Exercise: Express every line from the start of the lines through the one containing "et j'en parle également autour de", inclusive, as a JSON list of strings with one string per line, omitting blank lines. Leave the pictures out of the answer.

Collected data
********************

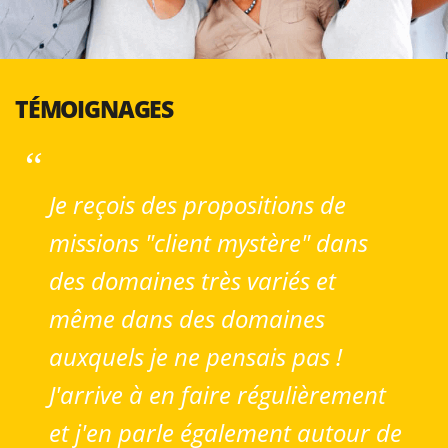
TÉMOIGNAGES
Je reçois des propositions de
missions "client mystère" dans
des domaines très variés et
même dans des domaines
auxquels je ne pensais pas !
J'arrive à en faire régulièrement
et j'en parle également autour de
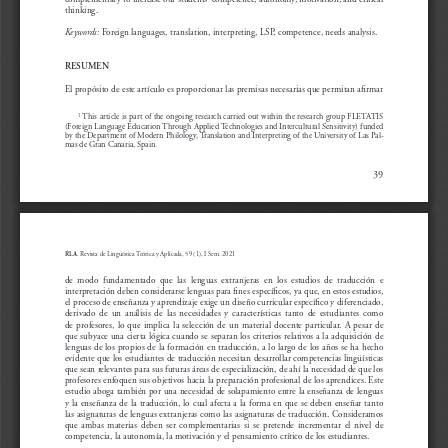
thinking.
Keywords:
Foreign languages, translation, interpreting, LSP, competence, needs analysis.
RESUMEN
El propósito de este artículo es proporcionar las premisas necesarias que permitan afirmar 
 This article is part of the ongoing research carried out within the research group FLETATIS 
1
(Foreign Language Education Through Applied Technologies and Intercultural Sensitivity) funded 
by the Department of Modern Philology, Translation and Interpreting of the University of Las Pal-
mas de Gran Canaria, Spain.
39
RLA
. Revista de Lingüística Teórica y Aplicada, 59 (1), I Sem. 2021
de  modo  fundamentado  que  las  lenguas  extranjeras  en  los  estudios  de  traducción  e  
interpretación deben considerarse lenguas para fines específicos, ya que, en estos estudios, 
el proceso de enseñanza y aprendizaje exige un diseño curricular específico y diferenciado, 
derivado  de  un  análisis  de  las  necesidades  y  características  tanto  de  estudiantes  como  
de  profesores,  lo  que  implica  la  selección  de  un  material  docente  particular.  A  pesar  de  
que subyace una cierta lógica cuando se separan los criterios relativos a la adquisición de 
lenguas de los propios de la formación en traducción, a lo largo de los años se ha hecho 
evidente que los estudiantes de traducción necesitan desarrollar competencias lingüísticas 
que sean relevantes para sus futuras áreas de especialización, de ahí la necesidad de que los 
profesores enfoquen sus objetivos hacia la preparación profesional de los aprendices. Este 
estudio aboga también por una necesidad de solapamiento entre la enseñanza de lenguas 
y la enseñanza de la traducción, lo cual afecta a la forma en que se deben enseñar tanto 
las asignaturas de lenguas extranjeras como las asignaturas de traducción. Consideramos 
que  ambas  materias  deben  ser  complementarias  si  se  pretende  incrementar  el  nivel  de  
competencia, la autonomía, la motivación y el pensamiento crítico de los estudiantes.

********************

Result for this exercise:
[
  "TÉMOIGNAGES",
  "Je reçois des propositions de",
  "missions \"client mystère\" dans",
  "des domaines très variés et",
  "même dans des domaines",
  "auxquels je ne pensais pas !",
  "J'arrive à en faire régulièrement",
  "et j'en parle également autour de"
]